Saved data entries
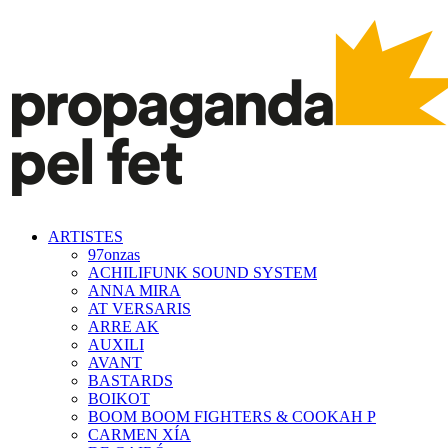
ARTISTES
97onzas
ACHILIFUNK SOUND SYSTEM
ANNA MIRA
AT VERSARIS
ARRE AK
AUXILI
AVANT
BASTARDS
BOIKOT
BOOM BOOM FIGHTERS & COOKAH P
CARMEN XÍA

* **JOB**
Transcribe all of the records exactly, without reproducing their pictures.

* **FINAL ANSWER**
ARTISTES
97onzas
ACHILIFUNK SOUND SYSTEM
ANNA MIRA
AT VERSARIS
ARRE AK
AUXILI
AVANT
BASTARDS
BOIKOT
BOOM BOOM FIGHTERS & COOKAH P
CARMEN XÍA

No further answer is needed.